While Spotify’s engineers were a bit coy in a recent presentation about what’s next for their users, they plan on adding a feedback loop to their selection process. By integrating data on the songs that users skip and save from their Discover Weekly playlists, Spotify can only make your recommendations—and their super-sharp algorithm—better.

2. Tinder

As one of the world’s most popular dating apps, Tinder’s ease of use makes high-volume online dating fun. There are some hints of gamification; users’ swipes are interrupted by a micro-interaction when they receive a new match. Its instant feedback lets you know you’re likeable or, at the very least, swipe-able. Online dating can feel sketchy, but Tinder even makes room in their super-clean UI to show you mutual Facebook friends with potential matches.

Tinder isn’t just a really smart, addicting design. It’s also a data-based approach to romance that wants to know our behaviours perhaps better than we know ourselves. Every Tinder user has an “Elo score,” a complex number revealing where you fit into their community. Elo is based on real-time feedback from their user base. Tinder wants you to feel good, so you’re fed users with a similar Elo score who may have a similar personal style, sense of adventure, and other characteristics.
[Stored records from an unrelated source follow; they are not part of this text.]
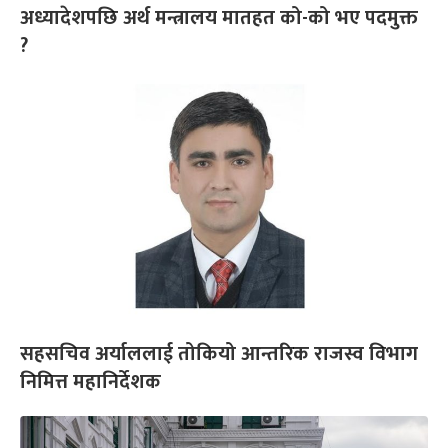
अध्यादेशपछि अर्थ मन्त्रालय मातहत को-को भए पदमुक्त
?
सहसचिव अर्याललाई तोकियो आन्तरिक राजस्व विभाग
निमित्त महानिर्देशक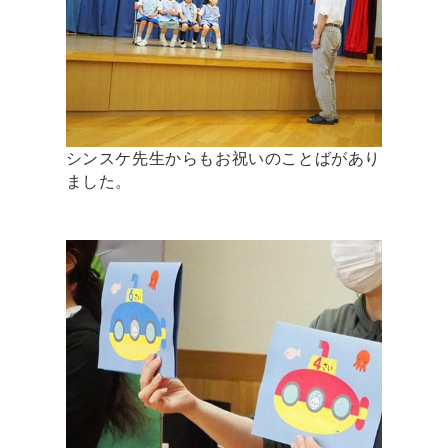
シンスケ先生からもお祝いのことばがあり
ました。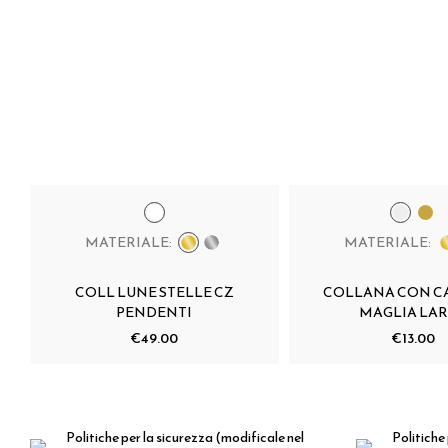
MATERIALE:
MATERIALE:
COLL LUNE STELLE CZ
COLLANA CON C
PENDENTI
MAGLIA LA
€49.00
€13.00
Politiche per la sicurezza
(modificale nel
Politiche 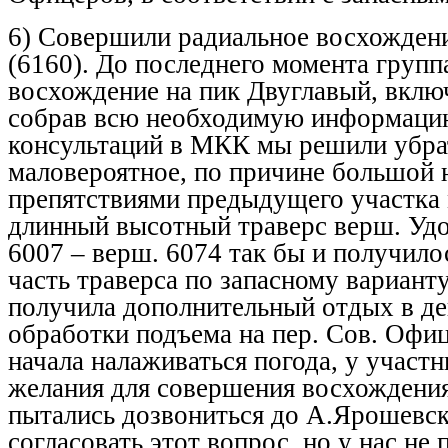
6) Совершили радиальное восхождени
(6160). До последнего момента групп
восхождение на пик Двуглавый, вклю
собрав всю необходимую информацию
консультаций в МКК мы решили убрат
маловероятное, по причине большой
препятствиями предыдущего участка
длинный высотный траверс верш. Удо
6007 – верш. 6074 так бы и получило
часть траверса по запасному вариант
получила дополнительный отдых в де
обработки подъема на пер. Сов. Офиц
начала налаживаться погода, у участ
желания для совершения восхождения
пытались дозвониться до А.Ярошевск
согласовать этот вопрос, но у нас не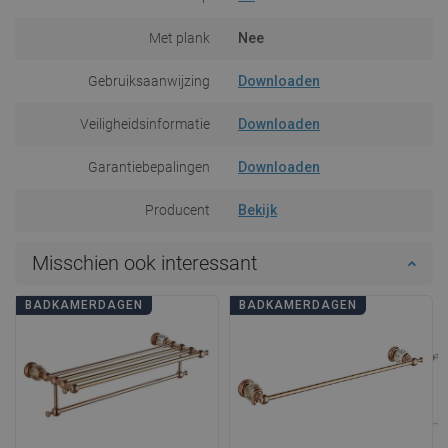
Met plank
Nee
Gebruiksaanwijzing
Downloaden
Veiligheidsinformatie
Downloaden
Garantiebepalingen
Downloaden
Producent
Bekijk
Misschien ook interessant
BADKAMERDAGEN
BADKAMERDAGEN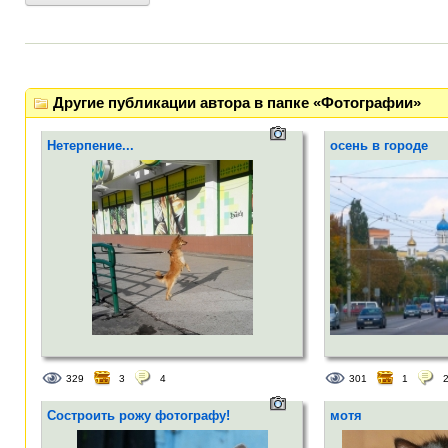
Другие публикации автора в папке «Фотографии»
Нетерпение...
осень в городе
329
3
4
301
1
Состроить рожу фотографу!
мотя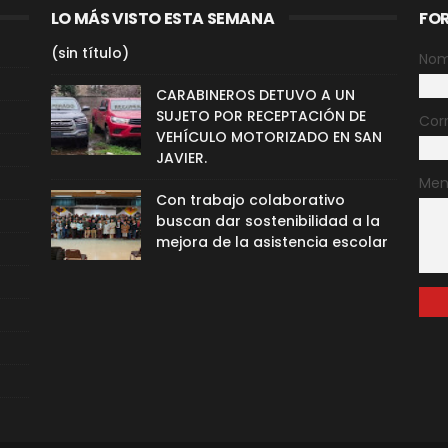
LO MÁS VISTO ESTA SEMANA
FO
(sin título)
Nom
CARABINEROS DETUVO A UN
SUJETO POR RECEPTACIÓN DE
Cor
VEHÍCULO MOTORIZADO EN SAN
JAVIER.
Men
Con trabajo colaborativo
buscan dar sostenibilidad a la
mejora de la asistencia escolar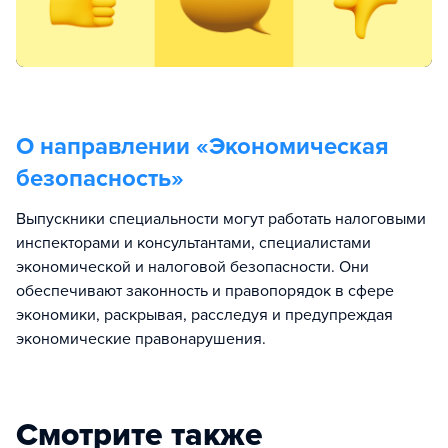
О направлении «
Экономическая
безопасность
»
Выпускники специальности могут работать налоговыми
инспекторами и консультантами, специалистами
экономической и налоговой безопасности. Они
обеспечивают законность и правопорядок в сфере
экономики, раскрывая, расследуя и предупреждая
экономические правонарушения.
Смотрите также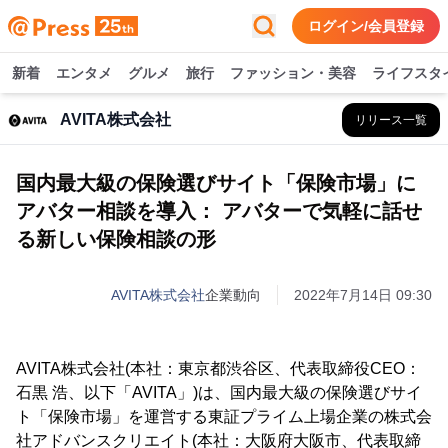
ログイン/会員登録
新着
エンタメ
グルメ
旅行
ファッション・美容
ライフスタ
AVITA株式会社
リリース一覧
国内最大級の保険選びサイト「保険市場」に
アバター相談を導入： アバターで気軽に話せ
る新しい保険相談の形
AVITA株式会社
企業動向
2022年7月14日 09:30
AVITA株式会社(本社：東京都渋谷区、代表取締役CEO：
石黒 浩、以下「AVITA」)は、国内最大級の保険選びサイ
ト「保険市場」を運営する東証プライム上場企業の株式会
社アドバンスクリエイト(本社：大阪府大阪市、代表取締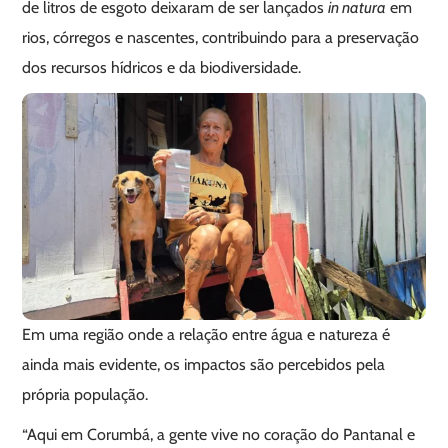
de litros de esgoto deixaram de ser lançados
in natura
em
rios, córregos e nascentes, contribuindo para a preservação
dos recursos hídricos e da biodiversidade.
Em uma região onde a relação entre água e natureza é
ainda mais evidente, os impactos são percebidos pela
própria população.
“Aqui em Corumbá, a gente vive no coração do Pantanal e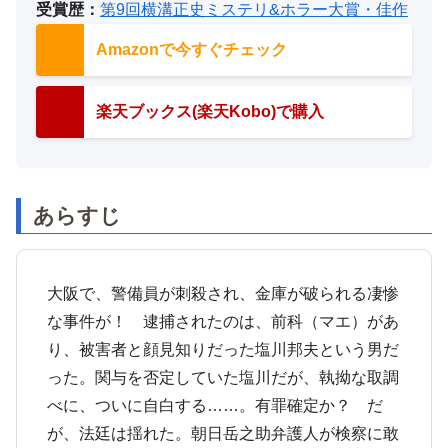
受賞歴：
第9回横溝正史ミステリ&ホラー大賞・佳作
Amazonで今すぐチェック
楽天ブックス(楽天Kobo)で購入
あらすじ
大阪で、警備員が刺殺され、金庫が破られる凄惨
な事件が！ 逮捕されたのは、前科（マエ）があ
り、被害者と顔見知りだった塩川邦夫という男だ
った。関与を否定していた塩川だが、執拗な取調
べに、ついに自白する……。有罪確定か？ だ
が、法廷は揺れた。朝日岳之助弁護人が検察に敢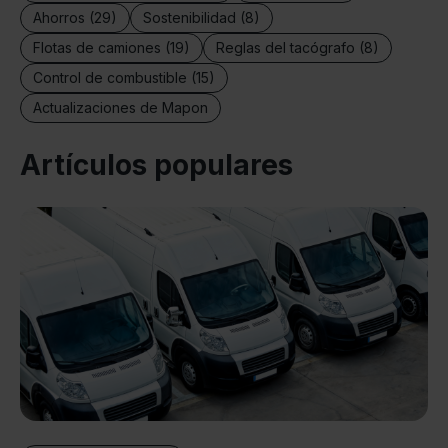
Ahorros (29)
Sostenibilidad (8)
Flotas de camiones (19)
Reglas del tacógrafo (8)
Control de combustible (15)
Actualizaciones de Mapon
Artículos populares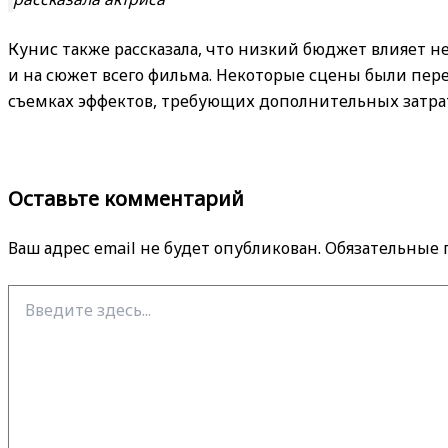
Кунис также рассказала, что низкий бюджет влияет не
и на сюжет всего фильма. Некоторые сцены были пер
съемках эффектов, требующих дополнительных затра
Оставьте комментарий
Ваш адрес email не будет опубликован.
Обязательные
Введите
здесь...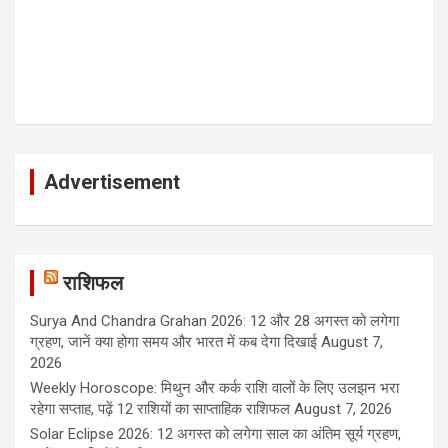
Advertisement
राशिफल
Surya And Chandra Grahan 2026: 12 और 28 अगस्त को लगेगा
ग्रहण, जानें क्या होगा समय और भारत में कब देगा दिखाई
August 7,
2026
Weekly Horoscope: मिथुन और कर्क राशि वालों के लिए उलझन भरा
रहेगा सप्ताह, पढ़ें 12 राशियों का साप्ताहिक राशिफल
August 7, 2026
Solar Eclipse 2026: 12 अगस्त को लगेगा साल का अंतिम सूर्य ग्रहण,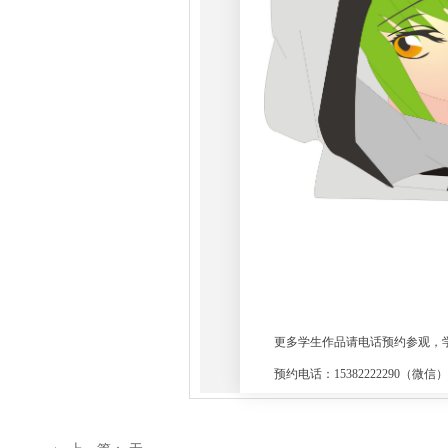
更多学生作品请电话预约参观，
预约电话：15382222290（微信）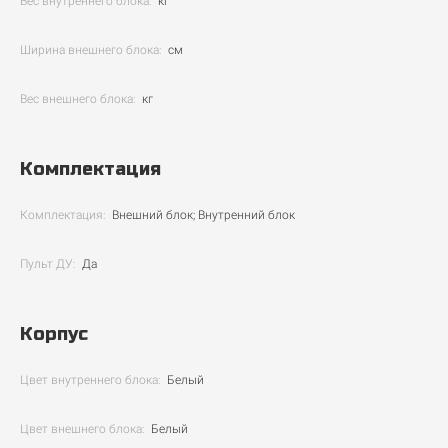
Вес внутреннего блока:
кг
Ширина внешнего блока:
см
Вес внешнего блока:
кг
Комплектация
Комплектация:
Внешний блок; Внутренний блок
Пульт ДУ:
Да
Корпус
Цвет внутреннего блока:
Белый
Цвет внешнего блока:
Белый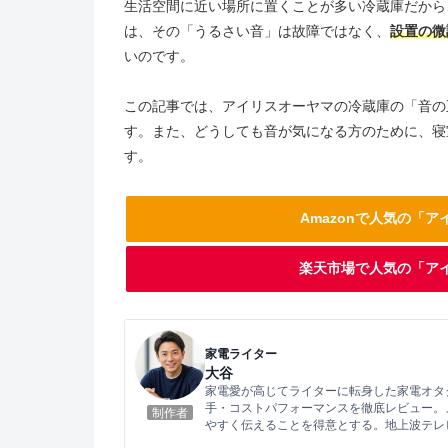
生活空間に近い場所に置くことが多い冷蔵庫だから
は、その「うるさい音」は故障ではなく、
設置の微
いのです。
この記事では、アイリスオーヤマの冷蔵庫の「音の
す。また、どうしても音が気になる方のために、寝
す。
Amazonで人気の「
楽天市場で人気の「ア
家電ライター
大谷
家電愛が高じてライターに転身した家電オタ
手・コストパフォーマンスを徹底レビュー。
制作者
やすく伝えることを得意とする。地上波テレ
One of Tinder’s most recently launched algorithmic features is “smart photos,” or complicated testing of your profile pictures through a constant rotation to determine which are most attractive. Using a method called the Epsilon Greedy, it determines the swipe-attracting value of each photo on a scale of 0.1 to 1.0. Tinder’s engineers are convinced smart photos will land you more dates.

Tinder may not have cracked the whole code to algorithm-assisted compatibility and match potential, but they’ve come close. Is anyone else amazed there’s a massive database containing almost all the answers to the science of human attraction out there?

Human preference is complicated

“Taste” is never simple, and one of the key characteristics of any algorithm that really gets its users is understanding how to filter out the bad data. It’s apps with enough nuance to understand that the yacht rock you played at your dinner party last week sounds nothing like what you listen to while jogging. While Tinder’s Elo score is a closely guarded secret, they’ve managed to assign numeric values to the zeitgeist of human attraction. Before you know it, tomorrow’s user experience will be powered by algorithms like these that can discern between the data that’s “really you” and the data that needs to be discarded.